The most typical and the commonest example of blastophthoria is that of alcoholic intoxication. The spermatozoa of alcoholics suffer like the other tissues from the toxic action of alcohol on the protoplasm. The result of this intoxication of the germs may be that the children resulting from their conjugation become idiots, epileptics, dwarfs or feeble minded. Thus it is not alcoholism or the craving for drink which is inherited. No doubt the peculiarity of badly supporting alcohol is inherited by ordinary heredity as a hereditary disposition, but it is not this which produces the alcoholic degenerations of the race. These are the result of the single blastophthoria. When, on the other hand, a man is found to be imbecile or epileptic as the result of the insobriety of his father, he preserves the tendency to transmit his mental weakness or his epilepsy to his descendants, even when he abstains completely from alcoholic drinks. In fact, the chromosomes of the spermatozoid, from which about a half of his organism has issued, have preserved the pathological derangement produced by the parental alcoholism in their hereditary mneme, and have transmitted it to the store of germinal cells of the feeble minded or the epileptic, who in his turn transmits it to his descendants. From Weismann's point of view his hereditary determinants remain pathologically deviated. All intoxications which alter the protoplasm of the germinal cells may produce blastophthoric degenerations, which continue to menace several successive generations in the form of hereditary taints.

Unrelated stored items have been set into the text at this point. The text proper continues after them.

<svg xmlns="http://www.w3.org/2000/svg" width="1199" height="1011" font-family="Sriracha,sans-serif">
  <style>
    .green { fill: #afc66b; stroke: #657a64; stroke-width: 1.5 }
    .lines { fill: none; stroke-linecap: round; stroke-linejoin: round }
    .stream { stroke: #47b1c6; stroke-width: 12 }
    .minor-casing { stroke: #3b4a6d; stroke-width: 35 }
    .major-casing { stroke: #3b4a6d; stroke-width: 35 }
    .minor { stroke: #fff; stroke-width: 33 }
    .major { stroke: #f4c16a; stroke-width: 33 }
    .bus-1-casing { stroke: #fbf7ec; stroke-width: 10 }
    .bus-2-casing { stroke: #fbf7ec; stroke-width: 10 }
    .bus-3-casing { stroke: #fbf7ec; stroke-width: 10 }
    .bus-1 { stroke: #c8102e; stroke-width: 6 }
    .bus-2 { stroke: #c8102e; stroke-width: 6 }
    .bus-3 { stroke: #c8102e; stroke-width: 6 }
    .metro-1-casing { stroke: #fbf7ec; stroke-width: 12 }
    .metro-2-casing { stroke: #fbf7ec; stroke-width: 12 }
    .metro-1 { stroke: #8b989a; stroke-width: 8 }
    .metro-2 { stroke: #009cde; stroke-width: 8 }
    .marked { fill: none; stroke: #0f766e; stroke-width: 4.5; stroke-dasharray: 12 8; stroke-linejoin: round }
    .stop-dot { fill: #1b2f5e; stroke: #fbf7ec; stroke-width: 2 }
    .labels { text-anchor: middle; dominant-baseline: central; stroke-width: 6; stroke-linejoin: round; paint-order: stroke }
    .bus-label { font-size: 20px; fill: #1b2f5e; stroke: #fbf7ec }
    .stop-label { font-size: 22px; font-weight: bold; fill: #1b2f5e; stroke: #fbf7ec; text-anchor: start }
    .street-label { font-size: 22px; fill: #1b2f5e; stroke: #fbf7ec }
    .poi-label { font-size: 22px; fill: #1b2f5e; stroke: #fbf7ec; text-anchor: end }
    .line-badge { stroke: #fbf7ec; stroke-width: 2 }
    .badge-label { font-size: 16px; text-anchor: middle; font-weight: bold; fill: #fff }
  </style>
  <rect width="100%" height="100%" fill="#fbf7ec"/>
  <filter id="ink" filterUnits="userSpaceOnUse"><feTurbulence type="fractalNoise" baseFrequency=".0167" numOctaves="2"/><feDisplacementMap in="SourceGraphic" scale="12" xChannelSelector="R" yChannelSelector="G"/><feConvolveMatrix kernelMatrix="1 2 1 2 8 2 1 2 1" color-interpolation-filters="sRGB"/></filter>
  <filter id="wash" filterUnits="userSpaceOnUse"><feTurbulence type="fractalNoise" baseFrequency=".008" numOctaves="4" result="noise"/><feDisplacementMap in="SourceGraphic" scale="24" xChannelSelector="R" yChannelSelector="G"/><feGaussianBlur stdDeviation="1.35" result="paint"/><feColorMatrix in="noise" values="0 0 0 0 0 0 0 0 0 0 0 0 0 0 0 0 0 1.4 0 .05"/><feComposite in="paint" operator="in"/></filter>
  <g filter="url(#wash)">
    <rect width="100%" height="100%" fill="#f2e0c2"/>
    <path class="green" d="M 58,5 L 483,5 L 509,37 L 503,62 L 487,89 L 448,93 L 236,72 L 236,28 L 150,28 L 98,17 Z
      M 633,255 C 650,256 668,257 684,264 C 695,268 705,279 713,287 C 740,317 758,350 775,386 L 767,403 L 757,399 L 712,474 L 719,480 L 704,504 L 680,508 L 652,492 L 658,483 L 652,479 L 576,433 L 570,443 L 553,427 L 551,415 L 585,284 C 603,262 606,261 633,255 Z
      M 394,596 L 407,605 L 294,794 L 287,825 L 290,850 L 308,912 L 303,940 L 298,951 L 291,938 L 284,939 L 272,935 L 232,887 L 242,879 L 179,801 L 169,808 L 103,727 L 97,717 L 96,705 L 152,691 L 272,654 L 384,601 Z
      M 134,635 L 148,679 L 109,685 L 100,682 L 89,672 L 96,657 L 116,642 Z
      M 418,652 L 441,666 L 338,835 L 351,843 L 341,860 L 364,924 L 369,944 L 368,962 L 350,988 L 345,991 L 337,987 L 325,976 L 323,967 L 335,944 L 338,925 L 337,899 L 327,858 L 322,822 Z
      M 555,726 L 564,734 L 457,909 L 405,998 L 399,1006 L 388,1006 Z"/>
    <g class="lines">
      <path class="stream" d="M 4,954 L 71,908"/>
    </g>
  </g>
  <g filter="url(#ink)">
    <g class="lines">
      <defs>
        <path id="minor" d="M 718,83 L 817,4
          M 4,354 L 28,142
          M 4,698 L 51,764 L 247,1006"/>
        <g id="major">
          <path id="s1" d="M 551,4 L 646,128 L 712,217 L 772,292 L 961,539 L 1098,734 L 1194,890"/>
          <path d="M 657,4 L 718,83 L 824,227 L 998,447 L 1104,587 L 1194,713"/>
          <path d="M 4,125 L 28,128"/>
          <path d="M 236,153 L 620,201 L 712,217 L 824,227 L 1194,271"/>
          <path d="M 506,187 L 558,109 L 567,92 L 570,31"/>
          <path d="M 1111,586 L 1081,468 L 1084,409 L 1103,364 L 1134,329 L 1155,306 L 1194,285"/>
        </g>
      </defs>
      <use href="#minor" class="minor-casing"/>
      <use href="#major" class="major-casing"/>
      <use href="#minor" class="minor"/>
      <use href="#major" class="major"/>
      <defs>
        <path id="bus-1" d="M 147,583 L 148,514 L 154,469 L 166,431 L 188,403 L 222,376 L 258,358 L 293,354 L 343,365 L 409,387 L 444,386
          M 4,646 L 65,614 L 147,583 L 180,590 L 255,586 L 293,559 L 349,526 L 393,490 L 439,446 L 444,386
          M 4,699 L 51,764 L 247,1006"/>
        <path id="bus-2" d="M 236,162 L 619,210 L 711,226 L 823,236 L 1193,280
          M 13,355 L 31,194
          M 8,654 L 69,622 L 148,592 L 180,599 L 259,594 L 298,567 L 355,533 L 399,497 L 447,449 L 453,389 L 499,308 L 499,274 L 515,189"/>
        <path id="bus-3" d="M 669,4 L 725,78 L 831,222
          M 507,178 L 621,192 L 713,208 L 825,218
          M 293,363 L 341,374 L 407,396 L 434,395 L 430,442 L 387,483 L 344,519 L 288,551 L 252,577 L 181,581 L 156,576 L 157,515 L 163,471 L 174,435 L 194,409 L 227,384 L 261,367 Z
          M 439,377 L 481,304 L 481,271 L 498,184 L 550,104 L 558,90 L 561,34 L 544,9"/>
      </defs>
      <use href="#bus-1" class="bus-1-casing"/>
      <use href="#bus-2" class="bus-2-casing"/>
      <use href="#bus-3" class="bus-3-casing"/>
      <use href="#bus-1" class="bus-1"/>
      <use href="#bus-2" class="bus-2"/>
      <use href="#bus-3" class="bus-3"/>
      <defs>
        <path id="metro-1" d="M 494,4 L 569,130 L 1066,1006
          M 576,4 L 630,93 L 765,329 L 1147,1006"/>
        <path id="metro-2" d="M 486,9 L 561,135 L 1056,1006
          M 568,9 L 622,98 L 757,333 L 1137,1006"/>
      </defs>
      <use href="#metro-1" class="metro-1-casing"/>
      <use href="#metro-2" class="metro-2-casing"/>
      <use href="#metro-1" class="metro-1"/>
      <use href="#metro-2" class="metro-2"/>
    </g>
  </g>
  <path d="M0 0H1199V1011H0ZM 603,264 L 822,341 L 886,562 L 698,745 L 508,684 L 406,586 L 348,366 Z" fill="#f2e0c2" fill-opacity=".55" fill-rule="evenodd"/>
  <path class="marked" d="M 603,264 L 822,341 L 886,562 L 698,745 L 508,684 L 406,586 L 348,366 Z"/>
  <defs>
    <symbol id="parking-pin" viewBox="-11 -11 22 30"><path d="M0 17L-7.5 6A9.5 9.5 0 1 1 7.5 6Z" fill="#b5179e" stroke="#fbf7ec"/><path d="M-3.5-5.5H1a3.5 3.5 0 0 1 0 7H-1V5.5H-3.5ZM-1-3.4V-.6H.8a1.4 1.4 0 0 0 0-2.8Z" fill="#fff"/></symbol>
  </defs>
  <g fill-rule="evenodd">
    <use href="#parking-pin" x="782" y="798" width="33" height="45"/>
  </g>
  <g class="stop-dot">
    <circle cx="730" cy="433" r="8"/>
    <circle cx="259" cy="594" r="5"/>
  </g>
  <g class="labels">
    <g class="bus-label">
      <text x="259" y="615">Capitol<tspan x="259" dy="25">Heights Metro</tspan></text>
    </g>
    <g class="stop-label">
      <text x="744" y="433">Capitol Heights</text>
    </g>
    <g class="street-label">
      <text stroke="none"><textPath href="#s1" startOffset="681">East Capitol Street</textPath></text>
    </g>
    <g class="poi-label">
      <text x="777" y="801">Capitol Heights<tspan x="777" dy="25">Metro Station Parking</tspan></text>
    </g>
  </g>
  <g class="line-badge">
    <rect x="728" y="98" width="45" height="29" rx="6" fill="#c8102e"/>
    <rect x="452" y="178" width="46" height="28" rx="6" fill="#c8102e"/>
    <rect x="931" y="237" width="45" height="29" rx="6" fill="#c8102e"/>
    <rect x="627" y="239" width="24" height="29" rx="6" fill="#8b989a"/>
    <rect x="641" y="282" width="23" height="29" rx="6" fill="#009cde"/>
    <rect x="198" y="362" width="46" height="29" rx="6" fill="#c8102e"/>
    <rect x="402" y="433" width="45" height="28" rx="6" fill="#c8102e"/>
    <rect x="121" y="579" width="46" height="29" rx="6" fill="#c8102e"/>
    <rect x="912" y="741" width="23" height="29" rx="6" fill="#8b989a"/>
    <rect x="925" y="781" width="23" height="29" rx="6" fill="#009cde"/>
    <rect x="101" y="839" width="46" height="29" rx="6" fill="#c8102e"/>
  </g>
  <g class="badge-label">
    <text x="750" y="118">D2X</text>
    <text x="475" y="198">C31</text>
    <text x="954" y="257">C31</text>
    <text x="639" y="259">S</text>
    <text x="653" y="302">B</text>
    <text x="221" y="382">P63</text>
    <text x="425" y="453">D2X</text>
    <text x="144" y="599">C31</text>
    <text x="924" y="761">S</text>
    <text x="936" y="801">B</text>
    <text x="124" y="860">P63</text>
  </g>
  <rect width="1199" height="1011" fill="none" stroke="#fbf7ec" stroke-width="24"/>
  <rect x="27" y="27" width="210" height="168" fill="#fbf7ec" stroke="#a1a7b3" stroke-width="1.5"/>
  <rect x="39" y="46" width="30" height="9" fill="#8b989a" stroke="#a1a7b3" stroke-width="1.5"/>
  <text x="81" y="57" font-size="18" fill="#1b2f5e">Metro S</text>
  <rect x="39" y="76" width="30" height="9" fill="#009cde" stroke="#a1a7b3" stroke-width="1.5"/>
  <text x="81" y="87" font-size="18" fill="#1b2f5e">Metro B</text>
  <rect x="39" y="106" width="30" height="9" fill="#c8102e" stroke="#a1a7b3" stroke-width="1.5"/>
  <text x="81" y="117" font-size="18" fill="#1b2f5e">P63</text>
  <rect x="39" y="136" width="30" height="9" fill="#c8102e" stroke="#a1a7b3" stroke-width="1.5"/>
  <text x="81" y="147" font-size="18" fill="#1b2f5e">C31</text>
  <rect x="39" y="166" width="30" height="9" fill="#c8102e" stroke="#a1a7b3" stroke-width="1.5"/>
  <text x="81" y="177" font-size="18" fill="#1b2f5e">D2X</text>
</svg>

Other deviations in the development of the germs may act in an analogous manner to blastophthoria. We have mentioned above the experiments of Merrifield and Standfuss on the caterpillars of certain butterflies. Without being really of a pathological nature, these actions of a physical agent on the hereditary energies resemble blastophthoria.

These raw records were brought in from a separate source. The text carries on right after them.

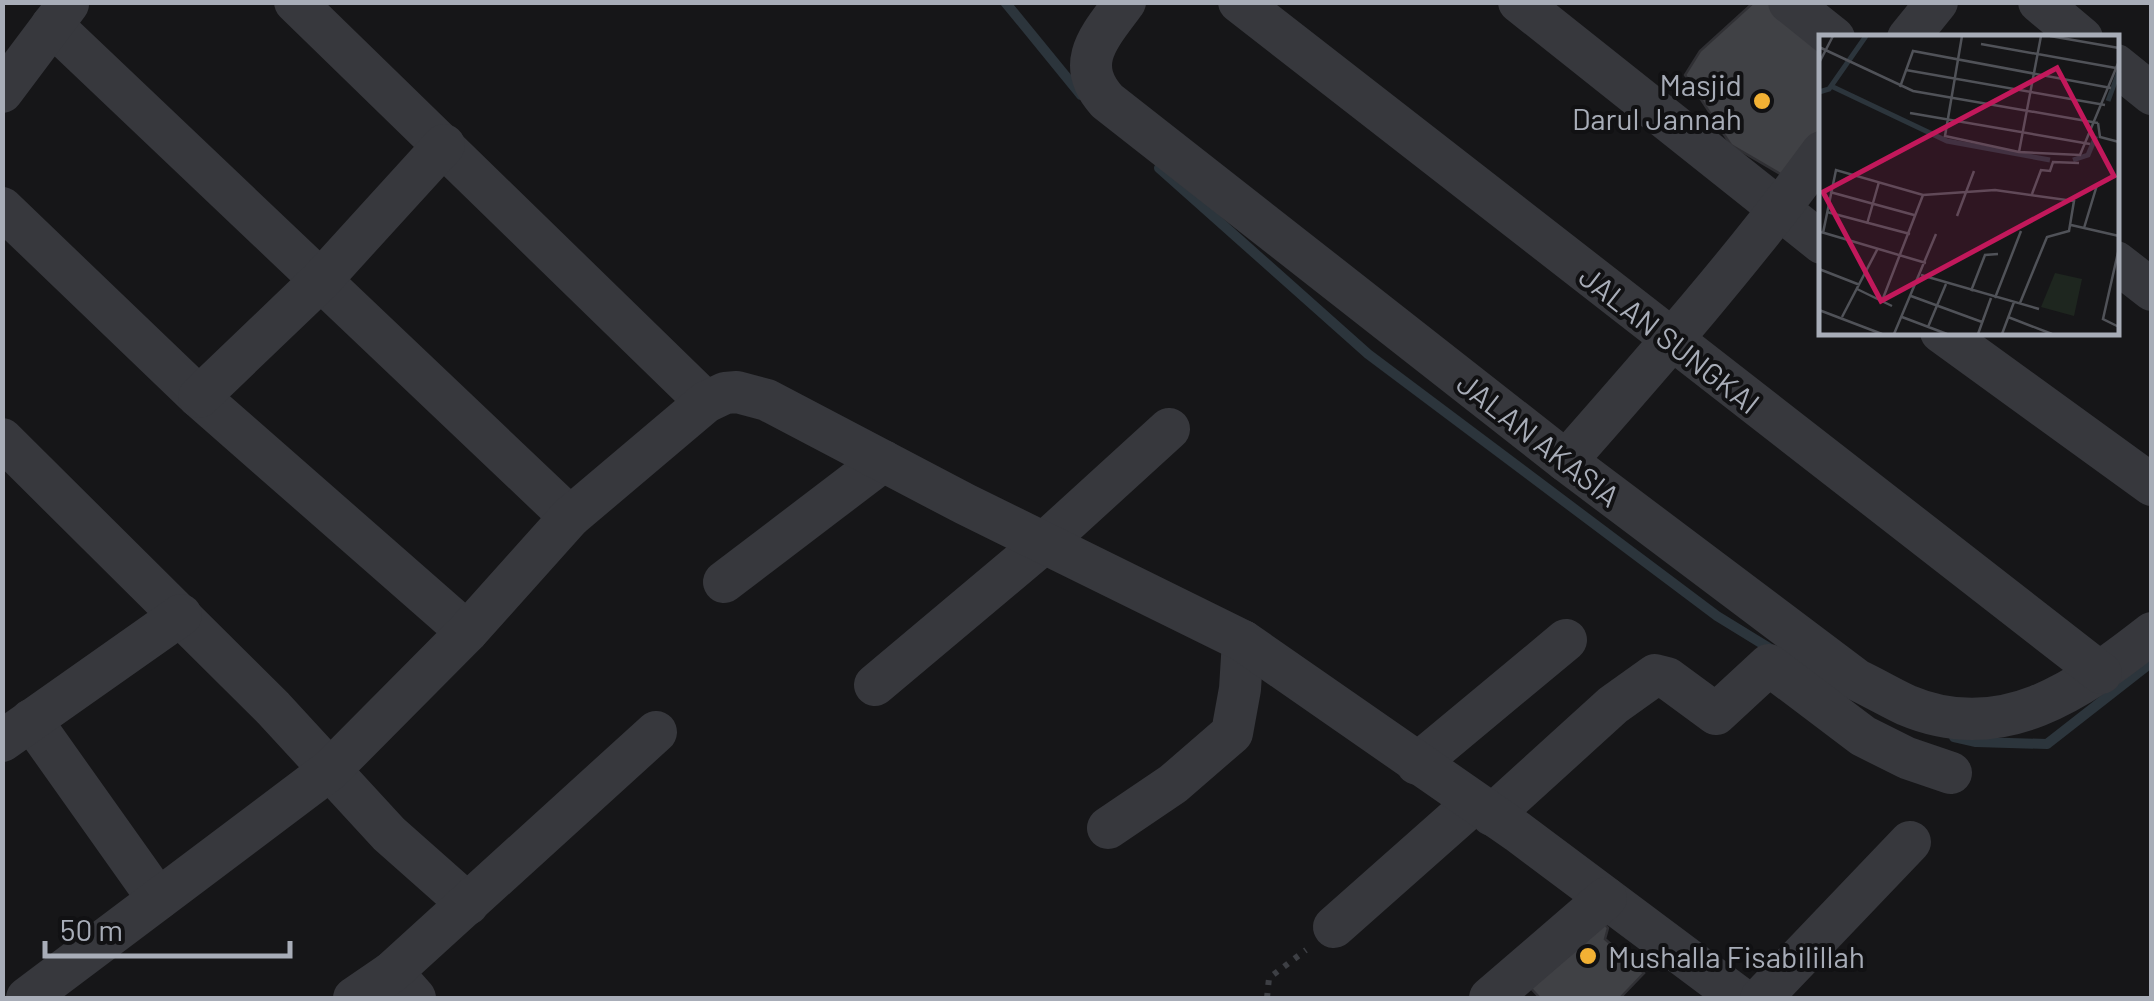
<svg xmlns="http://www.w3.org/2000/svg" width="2154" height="1001" font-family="Barlow,sans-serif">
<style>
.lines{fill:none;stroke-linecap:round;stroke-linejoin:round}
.stream{stroke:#2c353c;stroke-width:10}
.building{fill:#404145;stroke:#303034;stroke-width:2.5}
.path{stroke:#3d3f44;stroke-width:6;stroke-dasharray:5 8;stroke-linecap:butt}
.minor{stroke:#37383d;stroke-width:42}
.poi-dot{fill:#f2b134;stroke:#111113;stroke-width:4}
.labels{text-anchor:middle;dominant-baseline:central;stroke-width:8;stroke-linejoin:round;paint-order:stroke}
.poi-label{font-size:30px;fill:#a8adb8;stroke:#111113;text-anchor:end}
.street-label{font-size:30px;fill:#a8adb8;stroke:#111113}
.inset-river{fill:none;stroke:#2c353c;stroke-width:5}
.inset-road{fill:none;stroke:#505258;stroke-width:2.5}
.view{fill:#c2185b;fill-opacity:0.15;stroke:#c2185b;stroke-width:5}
.inset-edge{fill:none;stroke:#a8adb8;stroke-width:5}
</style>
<rect width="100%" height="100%" fill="#161618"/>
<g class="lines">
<g class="stream">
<path d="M1005,2l76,93"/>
<path d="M1159,168l209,186 349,262 57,35"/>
<path d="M1954,737l22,5 71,2 105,-82"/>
</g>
</g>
<g class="building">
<path d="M1754,2h27l41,38v87l-40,48 -51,-30 -46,-70 15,-24z"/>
<path d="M1598,916l10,12 -3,11 39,34 -24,25h-80l-16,-17z"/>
</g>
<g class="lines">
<path class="path" d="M1267,998l2,-20 37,-28"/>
<g class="minor">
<path d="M295,2l411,400"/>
<path d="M1125,2c-25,34 -52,61 -18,99l459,360 291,219c17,8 32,17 49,25 96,41 173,-15 246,-72"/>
<path d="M1239,2l862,671"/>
<path d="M1519,2l303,241"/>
<path d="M1789,2l45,36"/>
<path d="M2039,2l43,36"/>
<path d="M52,25l518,492"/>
<path d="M1908,38l29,-36"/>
<path d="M2116,65l36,29"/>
<path d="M2,92l66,-88"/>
<path d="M2,208l197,189 268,235"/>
<path d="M2116,262l36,28"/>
<path d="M1941,332l211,153"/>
<path d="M199,397l122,-117 123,-135"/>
<path d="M2,439l271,269 116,126 79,70"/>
<path d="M1566,461c88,-100 177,-201 256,-309"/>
<path d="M724,582l159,-121"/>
<path d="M875,685l169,-142 125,-114"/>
<path d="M31,720l127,179"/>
<path d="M2,741l179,-126"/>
<path d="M1417,764l149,-124"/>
<path d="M1492,815l121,-110 42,-30 12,3 49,36 53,-49 94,71 44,22 44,15"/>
<path d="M1108,828l65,-44 59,-51 8,-44 3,-48"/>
<path d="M1334,927l140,-124"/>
<path d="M392,972l23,26"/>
<path d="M27,998l303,-228 137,-138 103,-115 136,-115 19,-9 12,-1 30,8 198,104 278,137 275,191 222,166"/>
<path d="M354,998l38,-26 264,-240"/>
<path d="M1490,998l116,-100"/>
<path d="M1761,998l149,-156"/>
</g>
</g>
<g class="poi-dot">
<circle cx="1762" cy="101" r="10"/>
<circle cx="1588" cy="956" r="10"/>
</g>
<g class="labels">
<g class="poi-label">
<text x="1742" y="84">Masjid<tspan x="1742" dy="34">Darul Jannah</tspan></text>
<text x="1608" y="956" text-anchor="start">Mushalla Fisabilillah</text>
</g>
<g class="street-label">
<text transform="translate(1670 339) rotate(38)">JALAN SUNGKAI</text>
<text transform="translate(1539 439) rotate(38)">JALAN AKASIA</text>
</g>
</g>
<g transform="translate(1819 35)">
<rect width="300" height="300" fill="#161618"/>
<path d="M236,238l27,6 -8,37 -33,-9z" fill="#1e261f"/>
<path class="inset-river" d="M12,51l116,55 103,19M0,57l10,-3 37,-53M289,66l11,-30M254,125l15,-5 8,-19"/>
<path class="inset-road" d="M143,1l-17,100 74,16 61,3 39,-94M231,1l69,12M162,9l135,24M0,12l94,44 185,32M0,28l14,-27M87,35l199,35M81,52l13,-36 198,37M91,78l180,31M279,88l2,14 19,5M200,117l22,-116M11,157l84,23M213,159l9,-24 9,1 3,-9 26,1M8,177l83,22M138,181l17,-45M48,189l12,-42M252,190l48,11M265,193l13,-43M2,197l105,31M4,198l13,-63 87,25 72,-5 79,11 -5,30 -22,6 -27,66M300,213l-16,71 16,8M0,234l41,16M102,240l118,34M38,254l35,17M152,256l14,-36 13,-1M92,261l71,26M176,263l26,-67M63,266l41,-106M0,275l63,24M23,282l36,-69M83,282l45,17M189,282l44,17M109,292l18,-43M75,299l42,-100M159,299l13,-36M183,299l12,-32"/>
<path class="view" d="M238,33l57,108 -233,125 -58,-109z"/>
<rect width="300" height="300" class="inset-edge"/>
</g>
<rect width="2154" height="1001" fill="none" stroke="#a8adb8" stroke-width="10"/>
<path d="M45 941v15h245v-15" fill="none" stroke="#a8adb8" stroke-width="5"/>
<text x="60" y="941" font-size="30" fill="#a8adb8" stroke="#111113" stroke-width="8" paint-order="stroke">50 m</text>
</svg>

Mechanical action on the embryo may also give rise to pathological products or even mutilation. Thus, Weismann demonstrated the production of degenerate individuals in ants when certain coleoptera were introduced in their nest, the ants being fond of the secretion of the large glandular hairs of the coleoptera. The exact cause of the degeneration has not yet been found, but the fact is certain. In man, certain constitutional affections and congenital anomalies are the result of certain diseases in the procreators, which have affected the germinal cells or the embryo (for instance syphilis). As soon as the blastophthoric actions cease in the procreators, those of their descendants who live under a normal regimen have evidently a tendency to eliminate the blastophthoric organs at the end of several generations and to regenerate themselves little by little. Thanks to the power of the ancestral mneme which tends to reëstablish homophony. However, the data on this subject are insufficient. In this case homophony is represented by the normal equilibrium of the different typical or normal characters of the species.


FOOTNOTES:

[1] I insert here some passages intended for more advanced readers, but this does not imply that they are of less importance. On the contrary I strongly advise all my readers to try and understand the theories of Hering and Semon, which appear to me to throw a new light on the question of transformation and heredity.